I haven't made this recipe, but I do have some experience of making rice pudding and not having it thicken properly. In general, it usually thickens better if you stir the milk/rice mixture vigorously and often during the first 20 minutes or so of cooking. It's similar to making a risotto--a lot of stirring early on releases the starch in the rice, thickening the mixture and making it creamy. Also, you could try using a shorter-grain rice. They are starchier and that helps with thickening.

Reading all the comments, I get the impression that thickening this properly is a frequent issue. I'm wondering if the rice should NOT be rinsed prior to using it in the recipe, as you might do if you were making rice normally. If you rinse it, you're washing away all the starch that would otherwise be released during cooking/stirring. I almost always rinse my rice before cooking, but it looks like that might create an issue here.

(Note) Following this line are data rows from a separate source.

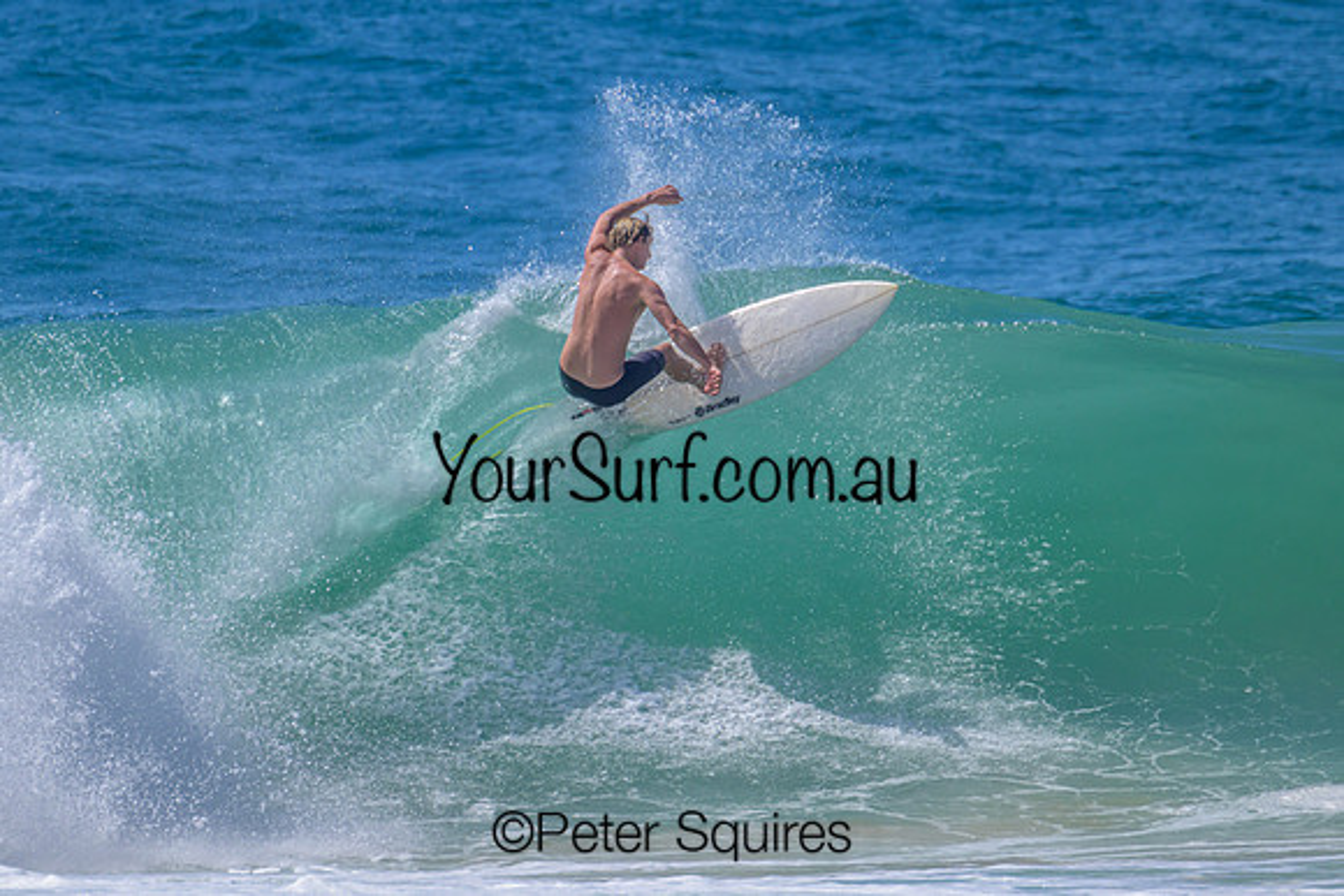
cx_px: 611
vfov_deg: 1.5
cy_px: 387
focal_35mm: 909
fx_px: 33960
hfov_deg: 2.3
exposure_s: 1/2000
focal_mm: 800
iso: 720
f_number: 11
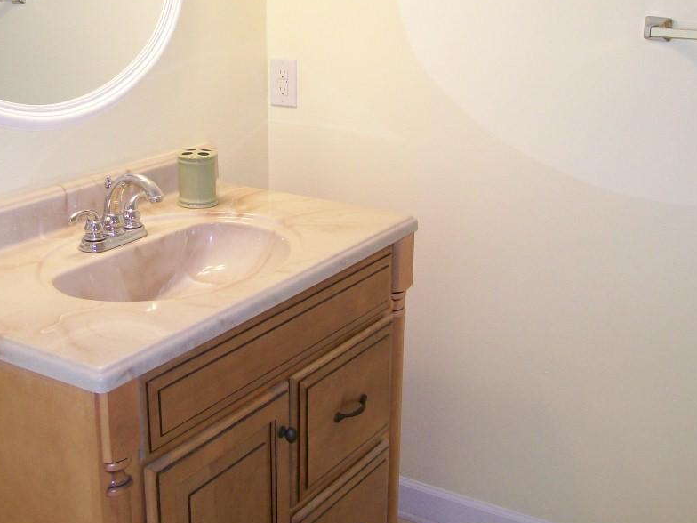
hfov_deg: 40.4
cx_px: 346
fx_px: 946
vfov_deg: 30.7
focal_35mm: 47
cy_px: 188
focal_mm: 6
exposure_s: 1/75.9
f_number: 2.7
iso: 140
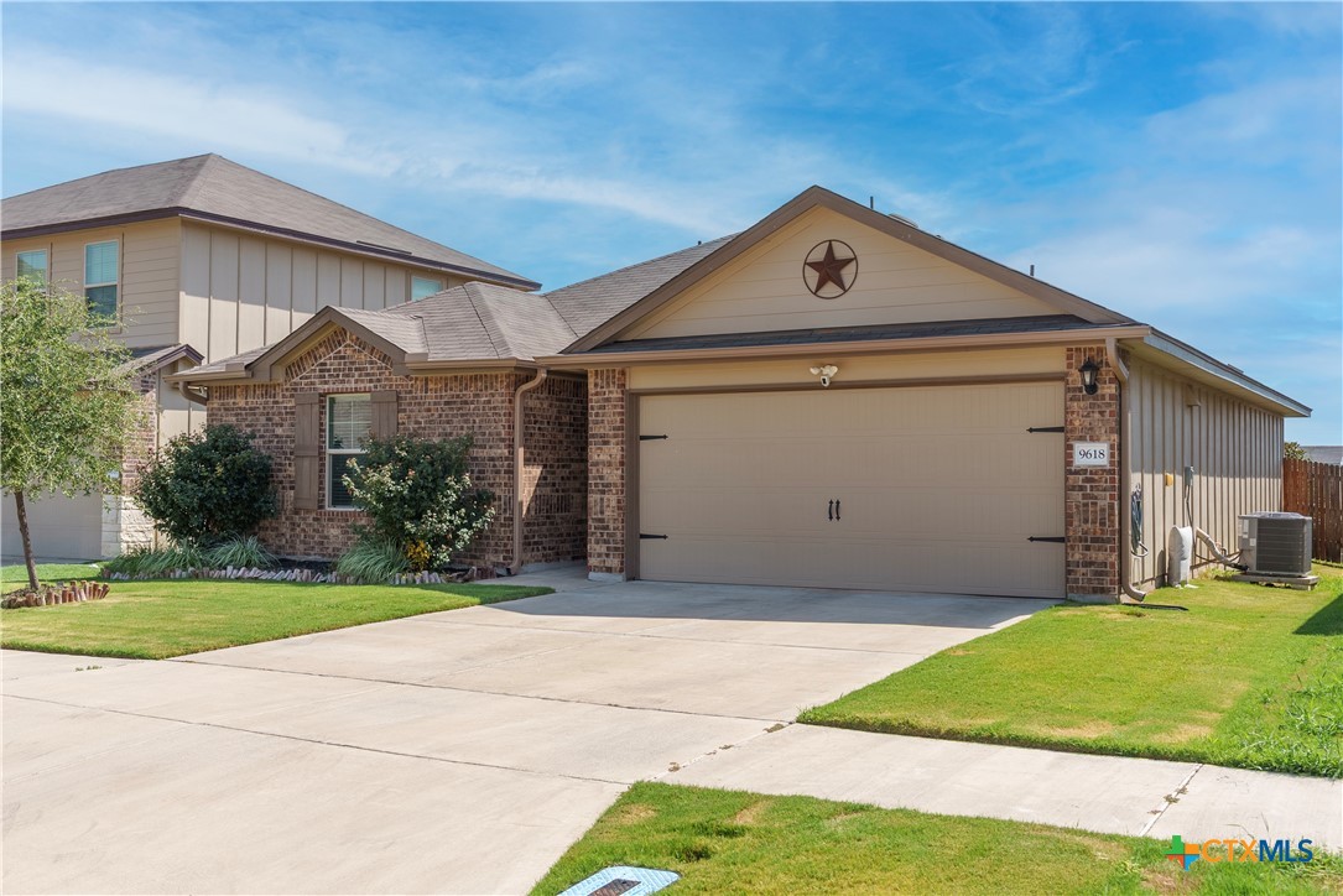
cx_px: 672
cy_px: 448
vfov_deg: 37.9
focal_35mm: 35
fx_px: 1306
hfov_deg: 54.4
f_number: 10
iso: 200
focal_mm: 35
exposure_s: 1/320
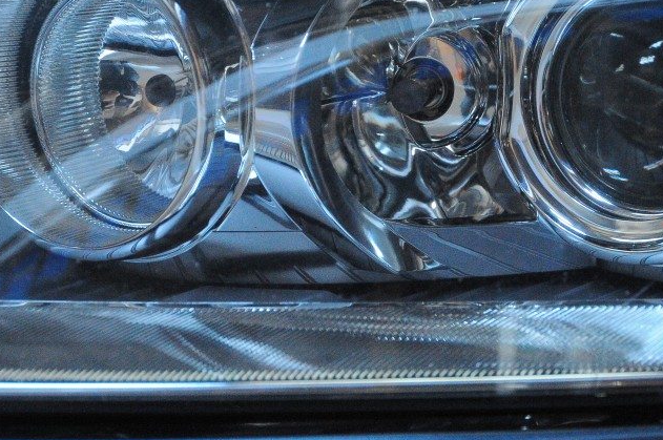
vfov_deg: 9.1
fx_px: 2777
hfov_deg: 13.6
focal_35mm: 151
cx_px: 349
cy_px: 201
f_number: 5
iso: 3200
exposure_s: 1/40
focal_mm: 62
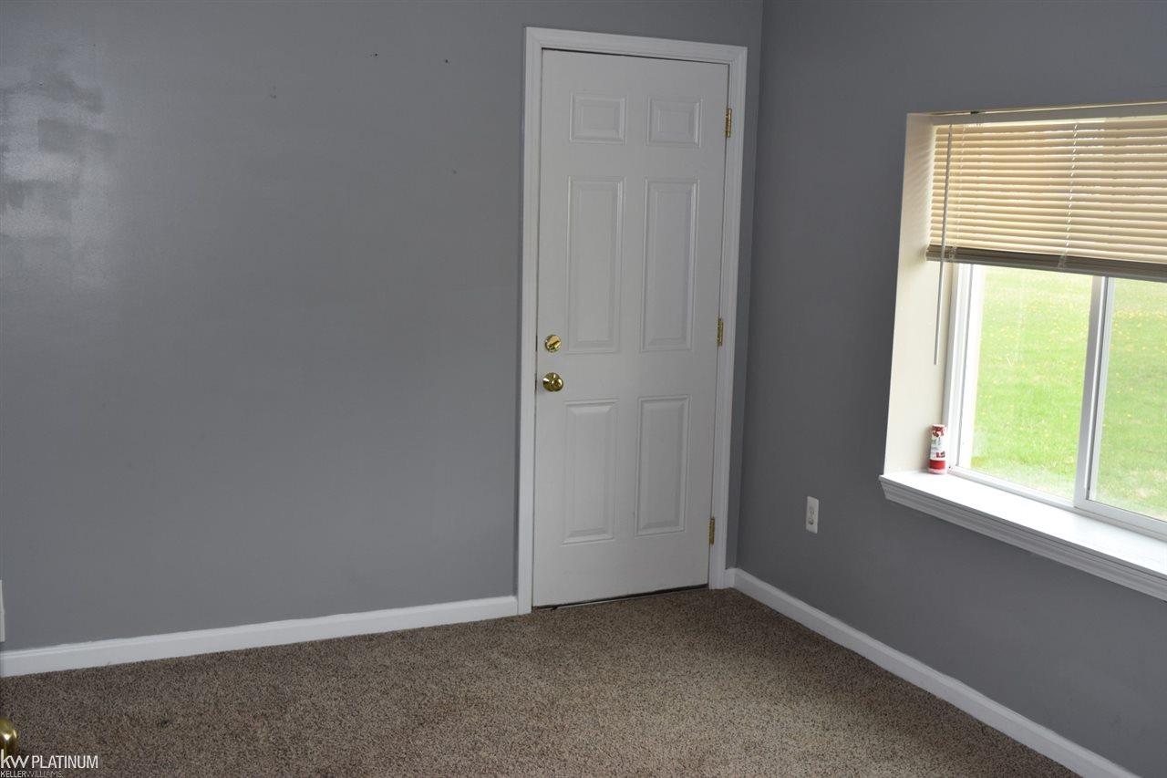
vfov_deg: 35.5
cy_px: 389
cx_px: 584
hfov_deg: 51.3
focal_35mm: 38
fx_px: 1215
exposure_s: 1/125
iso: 250
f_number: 5.6
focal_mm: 25
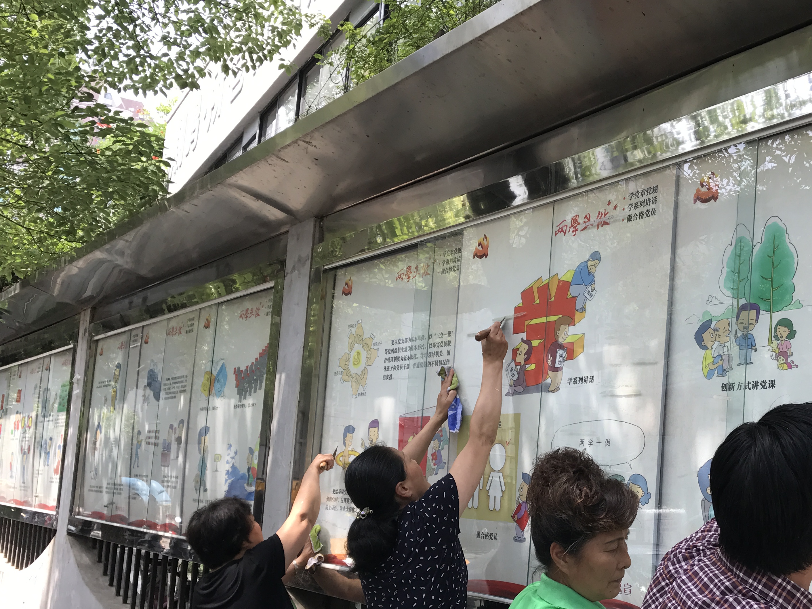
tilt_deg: +5.9
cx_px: 580
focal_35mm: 40
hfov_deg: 45.6
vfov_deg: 35.5
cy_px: 419
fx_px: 938
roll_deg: -4.3
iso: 20
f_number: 1.8
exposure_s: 1/343
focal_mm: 3.99
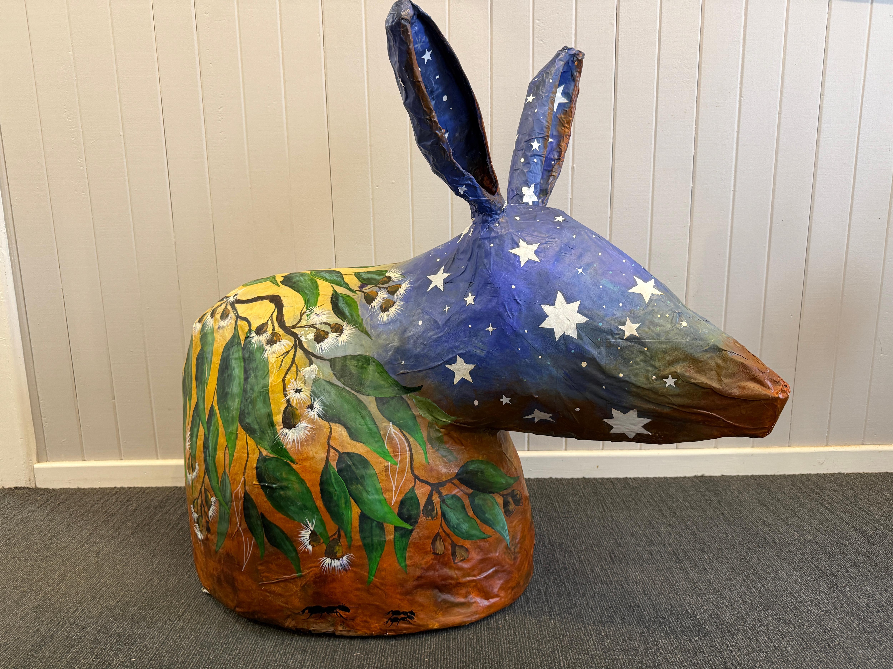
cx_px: 446
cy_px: 334
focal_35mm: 24
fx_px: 619
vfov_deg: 56.8
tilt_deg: -10.4
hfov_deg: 71.6
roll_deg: +1.3
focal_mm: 6.76
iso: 200
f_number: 1.78
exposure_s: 1/50
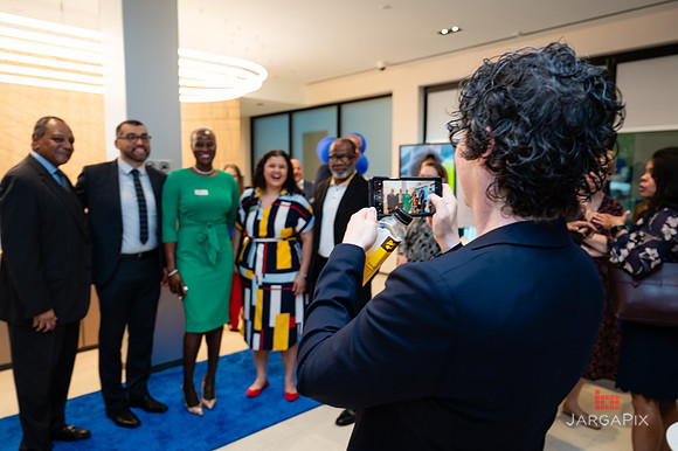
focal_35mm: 26
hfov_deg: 69.6
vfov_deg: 49.6
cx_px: 339
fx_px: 488
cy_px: 226
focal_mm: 25.5
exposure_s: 1/160
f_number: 3.2
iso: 400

Using a good Italian Carnaroli risotto rice is recommended, a huge difference

So I messed up. Sure, I can see without my reading glasses… Instead of 1/4 cup of brown sugar, I grabbed the 2/3 cup. White lettering on white plastic. When I realized, I was thoroughly disgusted. Note: multitasking doesn’t actually work during cooking. Then began a merry time in my kitchen: first, more rice. Oops no jasmine left. So I added Arborio. Then more milk. Only had 1 1/2 cups left. Salt! Yes, more salt. 3 egg yolks. I tasted. Still unbearably sweet. But I reminded myself it was hot and would taste less sweet when it cooled. And, I’d use barely sweetened whipped cream to fix that. In the end, it was absolutely the best rice pudding I’ve ever made. I’ll never go back to any of my old recipes. I doubled the caramel recipe—it’s an excellent one—and served the pudding as is with the sauce and slightly maple-syrup-flavored cream on the side. A smashing success. In the end, I ended up using a higher ratio of rice to liquid, and it was still a bit liquidy, but it worked. If you like a thicker rice pudding, definitely use more rice. And I did also cook it about 35-45 minutes.